France has charged five more children of former Gabonese president Omar Bongo in a long-running inquiry into the financing of the late president's real estate empire, said to be worth 85 million euros.
French investigators suspect several members of the late president Omar Bongo's family to have knowingly benefitted from a fraudulently acquired real-estate empire worth at least 85 million euros.
They have already charged four other adult children, as well as a former Miss France, for allegedly accepting Parisian apartments from the late president.
This means at least nine half-sisters and half-brothers of Gabon's current president have been indicted in the 15-year-old case.
Omar Bongo, a close French ally, ruled the oil-rich state from 1967 until his death in 2009, when he was succeeded by his son Ali Bongo Ondimba. He had 54 children.
The siblings most recently charged, in June and July, include Pascaline Bongo, 66, his eldest daughter and former director of his cabinet, Omar Denis Jr Bongo, 28, who is also the grandson of Congolese President Denis Sassou Nguesso, Jeanne Matoua, 38, and Joseph Matoua, 40, the judicial source said, confirming a report by Africa Intelligence.
It was not immediately clear who the fifth child charged since June was.
They were charged with receiving misappropriated public funds, "active and passive corruption", money laundering and "misuse of social assets".
Pascaline Bongo's lawyer, Corinne Dreyfus-Schmidt, said the charges involved "legal and factual anachronism".
Her client told investigators in January 2020 that she owned several flats in chic Parisian neighbourhoods, which her father had bought at some point between the 1970s and the 1990s.
Pascaline Bongo, also a former foreign minister, was very close to her father.
Omar Denis Jr Bongo's attorney, Jean-Marie Viala, rejected the allegations against his client.
The Bongo property empire includes apartments and buildings in Paris and the Mediterranean city of Nice as well as luxury cars, several of which have been seized by French authorities.

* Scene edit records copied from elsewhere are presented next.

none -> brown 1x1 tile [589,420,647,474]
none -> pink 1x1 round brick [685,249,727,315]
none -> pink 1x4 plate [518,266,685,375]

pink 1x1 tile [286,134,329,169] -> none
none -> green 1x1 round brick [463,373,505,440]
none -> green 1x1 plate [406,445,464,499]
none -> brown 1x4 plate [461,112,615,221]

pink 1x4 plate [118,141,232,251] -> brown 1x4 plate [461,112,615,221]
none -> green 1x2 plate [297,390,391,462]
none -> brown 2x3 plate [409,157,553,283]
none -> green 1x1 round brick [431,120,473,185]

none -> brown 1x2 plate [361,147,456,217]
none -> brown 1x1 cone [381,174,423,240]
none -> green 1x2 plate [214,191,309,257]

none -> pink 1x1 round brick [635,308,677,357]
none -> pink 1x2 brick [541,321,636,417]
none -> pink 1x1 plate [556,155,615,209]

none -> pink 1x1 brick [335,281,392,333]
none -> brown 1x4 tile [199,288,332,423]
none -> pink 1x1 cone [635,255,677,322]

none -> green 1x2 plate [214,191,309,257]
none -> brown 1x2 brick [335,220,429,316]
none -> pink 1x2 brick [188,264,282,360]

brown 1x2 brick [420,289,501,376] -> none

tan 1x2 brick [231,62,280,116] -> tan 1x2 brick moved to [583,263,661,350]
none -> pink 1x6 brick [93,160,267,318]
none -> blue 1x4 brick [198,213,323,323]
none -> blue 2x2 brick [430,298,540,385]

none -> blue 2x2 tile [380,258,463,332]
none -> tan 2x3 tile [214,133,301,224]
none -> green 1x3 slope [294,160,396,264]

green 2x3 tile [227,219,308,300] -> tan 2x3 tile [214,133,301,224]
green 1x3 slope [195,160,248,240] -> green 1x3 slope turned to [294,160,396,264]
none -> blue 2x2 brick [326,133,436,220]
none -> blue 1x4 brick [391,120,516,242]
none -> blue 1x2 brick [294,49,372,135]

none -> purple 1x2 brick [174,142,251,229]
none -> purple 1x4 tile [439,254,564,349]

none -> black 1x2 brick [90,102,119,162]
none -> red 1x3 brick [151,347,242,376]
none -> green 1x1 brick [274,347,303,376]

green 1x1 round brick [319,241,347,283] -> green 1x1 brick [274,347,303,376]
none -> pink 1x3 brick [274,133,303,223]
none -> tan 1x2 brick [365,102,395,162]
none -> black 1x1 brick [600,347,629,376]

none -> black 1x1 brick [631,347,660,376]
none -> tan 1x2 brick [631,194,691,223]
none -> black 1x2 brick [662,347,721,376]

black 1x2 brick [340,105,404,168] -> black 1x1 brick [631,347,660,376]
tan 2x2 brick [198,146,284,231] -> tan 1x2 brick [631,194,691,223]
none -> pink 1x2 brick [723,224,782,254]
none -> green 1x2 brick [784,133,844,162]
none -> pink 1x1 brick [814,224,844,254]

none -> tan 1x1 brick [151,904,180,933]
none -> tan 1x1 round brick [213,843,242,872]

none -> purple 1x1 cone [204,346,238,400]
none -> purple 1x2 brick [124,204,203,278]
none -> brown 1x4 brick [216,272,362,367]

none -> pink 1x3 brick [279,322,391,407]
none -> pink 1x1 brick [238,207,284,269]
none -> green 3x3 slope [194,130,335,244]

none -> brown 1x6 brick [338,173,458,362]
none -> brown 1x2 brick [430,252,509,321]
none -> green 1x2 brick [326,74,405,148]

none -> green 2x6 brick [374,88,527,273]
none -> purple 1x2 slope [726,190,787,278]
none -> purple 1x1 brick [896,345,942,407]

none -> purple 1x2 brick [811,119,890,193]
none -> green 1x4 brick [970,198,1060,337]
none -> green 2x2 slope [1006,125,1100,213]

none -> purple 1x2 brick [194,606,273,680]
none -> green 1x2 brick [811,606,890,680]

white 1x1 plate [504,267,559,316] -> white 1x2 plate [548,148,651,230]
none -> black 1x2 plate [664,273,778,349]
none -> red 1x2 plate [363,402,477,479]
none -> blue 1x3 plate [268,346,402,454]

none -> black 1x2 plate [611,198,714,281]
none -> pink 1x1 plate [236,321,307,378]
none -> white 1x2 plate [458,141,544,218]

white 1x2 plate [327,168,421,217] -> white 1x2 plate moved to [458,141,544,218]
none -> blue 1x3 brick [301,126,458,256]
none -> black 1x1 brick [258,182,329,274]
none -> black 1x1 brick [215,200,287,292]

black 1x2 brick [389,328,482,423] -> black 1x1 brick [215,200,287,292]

In findings released in February, an investigating judge determined that much of the money for the purchases came from "undue commissions" paid by French energy firm Elf, now a part of TotalEnergies, to exploit Gabon's vast oil reserves.
French financial investigators between 25 March and 5 April charged Grace, Betty, Arthur and Hermine Bongo with concealing embezzlement of public funds, corruption and misuse of assets, documents showed.
All denied any knowledge of the allegedly fraudulent origins of the assets, a judicial source said at the time.
They told investigators they had received the properties - apartments in the 15th and 16th districts of Paris - as gifts from their father between 1995 and 2004.
Prosecutors in early June said a former Miss France, Sonia Rolland, had also been charged.
She was accused of receipt of embezzled public funds for accepting from Bongo in 2003 a Parisian apartment worth 800,000 euros.
Rolland, who was 22 at the time, recognised that she was naive but contested any wrongdoing.
Gabonese presidential spokesman Jessye Ella Ekogha declined to comment as the affair concerned "neither the president... nor any other member of the presidency".
As a sitting head of state, President Ali Bongo Ondimba has immunity.